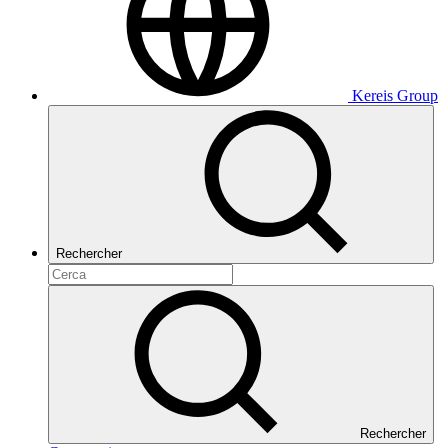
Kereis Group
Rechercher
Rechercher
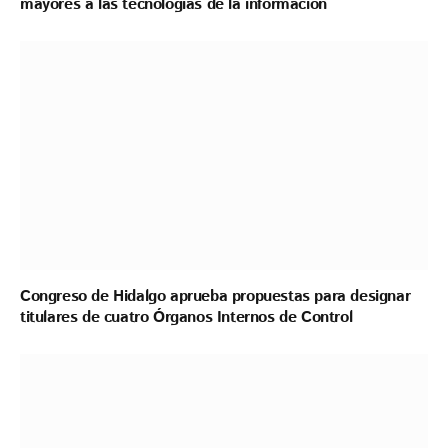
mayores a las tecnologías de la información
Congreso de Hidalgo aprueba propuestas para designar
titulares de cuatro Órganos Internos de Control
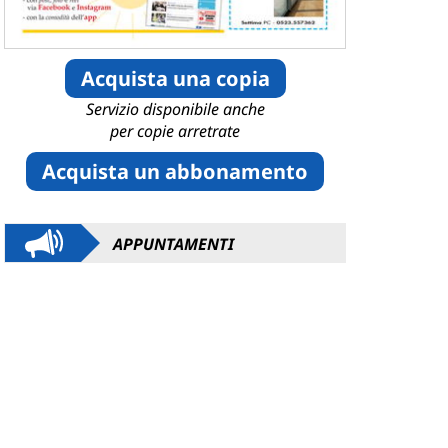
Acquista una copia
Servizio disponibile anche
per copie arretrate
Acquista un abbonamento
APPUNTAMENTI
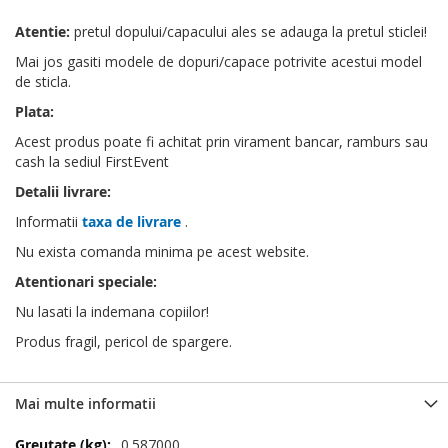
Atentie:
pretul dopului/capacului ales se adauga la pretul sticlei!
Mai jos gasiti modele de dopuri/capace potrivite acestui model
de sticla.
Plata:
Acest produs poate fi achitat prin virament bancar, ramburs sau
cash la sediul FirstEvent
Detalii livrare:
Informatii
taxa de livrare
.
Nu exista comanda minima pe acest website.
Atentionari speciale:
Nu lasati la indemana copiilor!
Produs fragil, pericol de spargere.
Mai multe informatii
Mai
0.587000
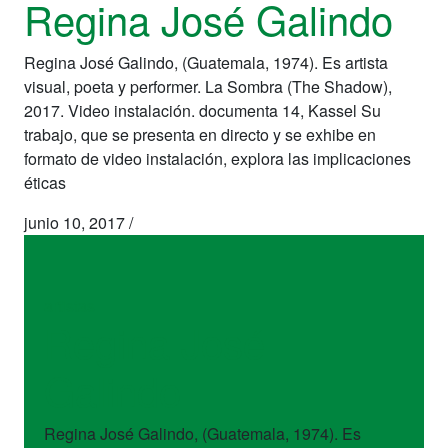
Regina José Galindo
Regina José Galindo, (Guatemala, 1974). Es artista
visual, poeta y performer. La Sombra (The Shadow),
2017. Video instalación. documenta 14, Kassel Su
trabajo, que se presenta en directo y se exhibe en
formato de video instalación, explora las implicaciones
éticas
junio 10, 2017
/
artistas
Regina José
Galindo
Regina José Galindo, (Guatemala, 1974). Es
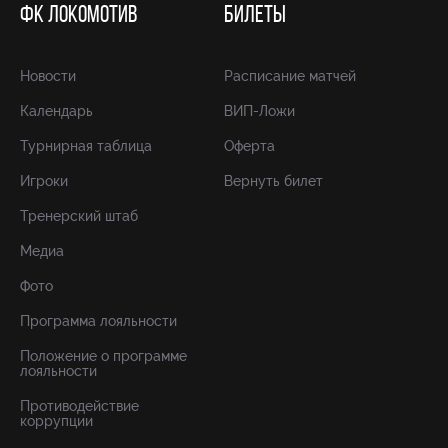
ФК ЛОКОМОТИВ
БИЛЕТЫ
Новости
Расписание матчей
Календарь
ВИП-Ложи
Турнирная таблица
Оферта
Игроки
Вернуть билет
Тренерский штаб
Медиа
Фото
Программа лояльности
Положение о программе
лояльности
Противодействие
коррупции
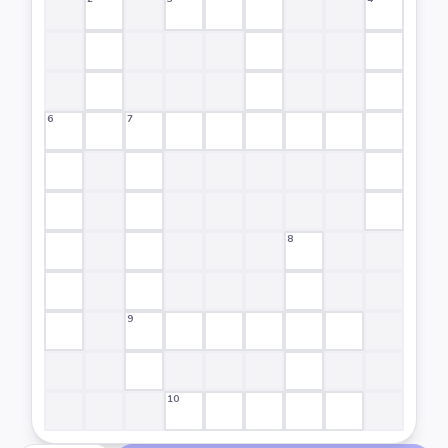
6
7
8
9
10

######

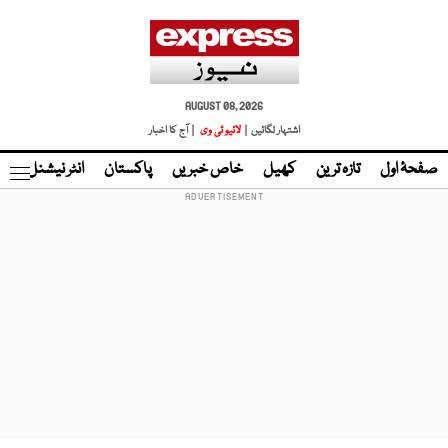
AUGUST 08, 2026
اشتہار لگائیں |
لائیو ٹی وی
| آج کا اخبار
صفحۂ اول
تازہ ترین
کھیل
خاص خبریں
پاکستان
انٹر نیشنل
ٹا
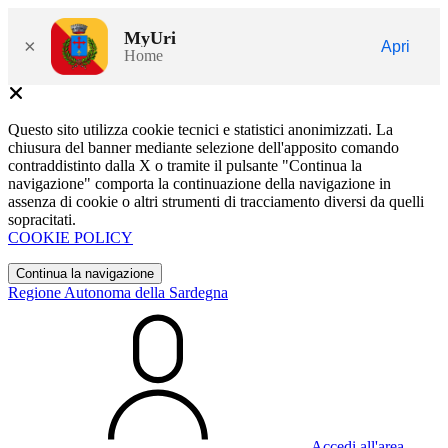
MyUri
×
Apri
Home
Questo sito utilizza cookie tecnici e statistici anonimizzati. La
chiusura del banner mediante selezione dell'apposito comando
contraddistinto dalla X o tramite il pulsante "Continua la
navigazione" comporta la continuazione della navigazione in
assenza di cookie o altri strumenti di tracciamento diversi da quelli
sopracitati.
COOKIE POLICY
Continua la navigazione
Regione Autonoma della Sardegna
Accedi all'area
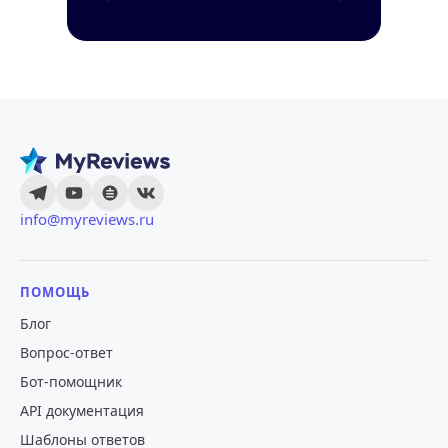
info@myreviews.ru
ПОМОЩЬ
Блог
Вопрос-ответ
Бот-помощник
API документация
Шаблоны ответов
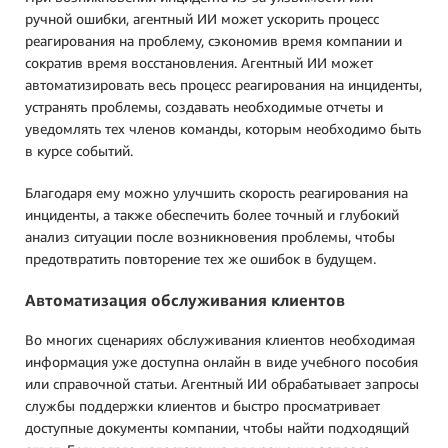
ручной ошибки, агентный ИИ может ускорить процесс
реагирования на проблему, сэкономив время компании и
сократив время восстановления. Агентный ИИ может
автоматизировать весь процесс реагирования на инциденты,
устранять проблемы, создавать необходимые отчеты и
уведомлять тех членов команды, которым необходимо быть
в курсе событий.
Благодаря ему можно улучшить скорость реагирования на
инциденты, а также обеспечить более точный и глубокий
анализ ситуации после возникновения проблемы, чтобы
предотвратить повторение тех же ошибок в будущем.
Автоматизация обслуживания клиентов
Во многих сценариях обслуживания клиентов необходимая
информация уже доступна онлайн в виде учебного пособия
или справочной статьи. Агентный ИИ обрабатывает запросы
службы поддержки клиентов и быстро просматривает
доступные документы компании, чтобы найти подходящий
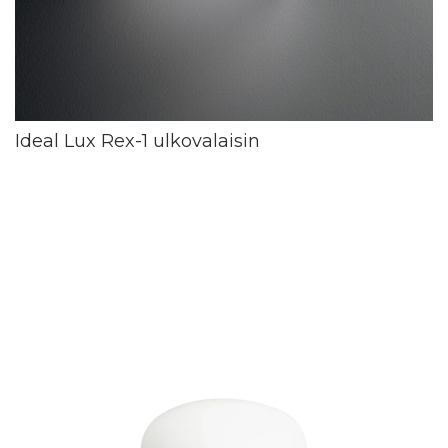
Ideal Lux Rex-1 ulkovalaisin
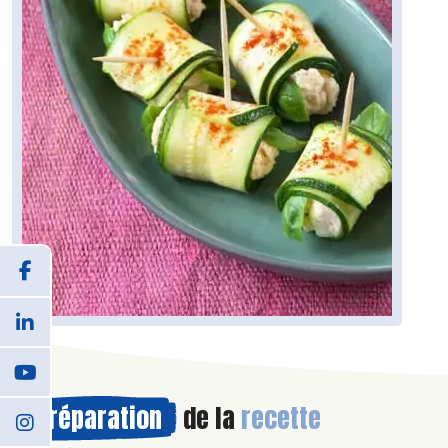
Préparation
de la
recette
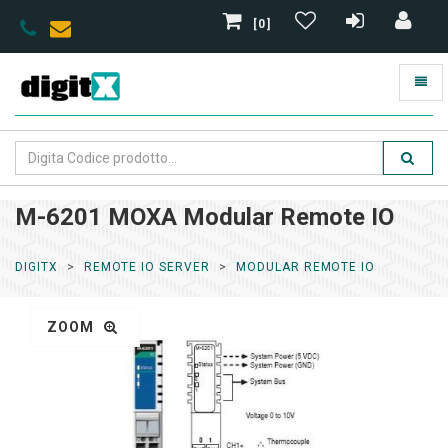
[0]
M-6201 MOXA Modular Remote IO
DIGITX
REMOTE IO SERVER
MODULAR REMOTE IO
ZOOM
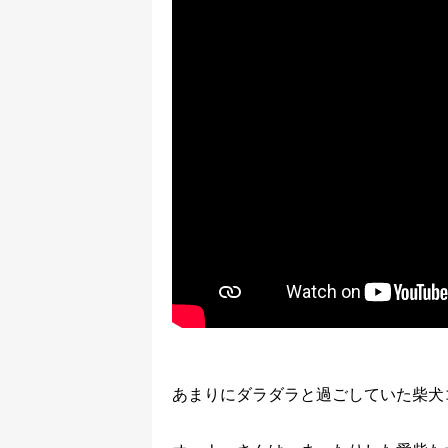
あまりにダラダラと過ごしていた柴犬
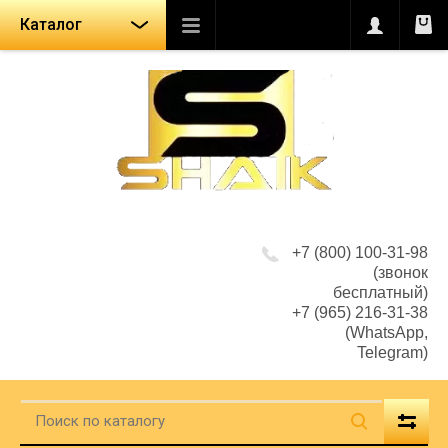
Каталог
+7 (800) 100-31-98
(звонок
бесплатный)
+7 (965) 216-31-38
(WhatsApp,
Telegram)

######

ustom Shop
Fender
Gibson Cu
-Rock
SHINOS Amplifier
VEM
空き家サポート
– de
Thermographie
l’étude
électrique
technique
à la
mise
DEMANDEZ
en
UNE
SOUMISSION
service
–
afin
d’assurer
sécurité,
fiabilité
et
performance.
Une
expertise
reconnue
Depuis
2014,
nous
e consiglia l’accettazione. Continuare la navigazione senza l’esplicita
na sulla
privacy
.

######

Please format the stretch of the material from the line containing "AUGUST 08, 2026" through the line containing "Шаблоны ответов", both included, as a JSON list of strings with one string per line. Skip blank lines and leave the pictures out.

[
  "AUGUST 08, 2026",
  "اشتہار لگائیں |",
  "لائیو ٹی وی",
  "| آج کا اخبار",
  "صفحۂ اول",
  "تازہ ترین",
  "کھیل",
  "خاص خبریں",
  "پاکستان",
  "انٹر نیشنل",
  "ٹا",
  "MyUri",
  "×",
  "Apri",
  "Home",
  "Questo sito utilizza cookie tecnici e statistici anonimizzati. La",
  "chiusura del banner mediante selezione dell'apposito comando",
  "contraddistinto dalla X o tramite il pulsante \"Continua la",
  "navigazione\" comporta la continuazione della navigazione in",
  "assenza di cookie o altri strumenti di tracciamento diversi da quelli",
  "sopracitati.",
  "COOKIE POLICY",
  "Continua la navigazione",
  "Regione Autonoma della Sardegna",
  "Accedi all'area",
  "info@myreviews.ru",
  "ПОМОЩЬ",
  "Блог",
  "Вопрос-ответ",
  "Бот-помощник",
  "API документация",
  "Шаблоны ответов"
]